Thanks for this information. It is similar to my situation which I am working on documenting. I am about to hit 60 and done working. My monthly income will be approximately $4k interest/dividend from my 401K and approximately the same amount from from a non-retirement account for a total of $8k. For my retirement funds from work I have the option of a lump sum rolled over into an IRA or a monthly payment. This decision will be deferred for a couple months and made after I submit my visa application but from a financial perspective I am inclined to take the lump sum. I have other funds in a HSA and will recieve a health care supplement from my employer of $7K a year until I am 62 and in 2 years I'll draw SS. Finally I will have funds from the sale of my house.

I am ready to submit my visa application and have been thinking on how to document my finances. My plan is to submit statements from my 401k and other investments accounts documenting my income and from my HSA but I am not clear on how to document my work retirement money since I'll be deferring that decision. I will have a pension estimate showing the amounts I would receive. Would that suffice? My house wouldn't be sold until after my visa application is submitted but before my final move so I have nothing to declare there. Finally, I don't plan on taking distributions from any of my accounts for a couple of years as my living expenses will be covered by the proceeds from the sale of my house but I do understand that documenting monthly income trumps total assets.

I would appreciate any feedback on my approach. I am trying to determine if there might be any major issues that would require me to rethink it before submitting my visa application.


----------



## Bevdeforges

Hang onto any letters or documents that estimate your pension payments (as income) - those are the sort of thing they're looking for, even if you plan on living off savings of one variety or another for the first year or two. It won't hurt to have documentation about your account balances, or the valuation of the house you're planning on selling - just to back up your plans.


----------



## TomMM

Bevdeforges said:


> Hang onto any letters or documents that estimate your pension payments (as income) - those are the sort of thing they're looking for, even if you plan on living off savings of one variety or another for the first year or two. It won't hurt to have documentation about your account balances, or the valuation of the house you're planning on selling - just to back up your plans.

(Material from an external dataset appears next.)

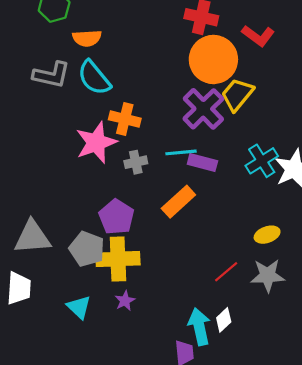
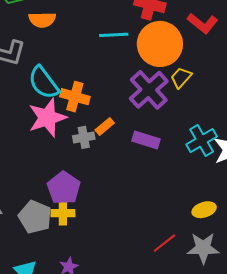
cyan semicircle: (94, 78) -> (44, 83), moved
yellow trapezoid: (237, 95) -> (181, 78), size x0.7
cyan line: (181, 152) -> (114, 35), moved
orange rectangle: (178, 202) -> (105, 127), moved, size x0.6
yellow cross: (118, 259) -> (63, 213), moved, size x0.6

Thank you. When submitting account statements would the summary page showing balance/income suffice or should I provide the entire statement? The monthly statements from my 401K and investment accounts are 20+ pages each. Not sure if they want to see every transaction or just the summary.


----------



## Bevdeforges

Probably just the summary - but basically your appointment with VFS is to allow them to review your file and make sure that they have everything they need. The usual recommendation is to bring a few "extra" documents that you could pull out of your briefcase to add to your folder should they ask.


----------



## TomMM

Thanks again.


----------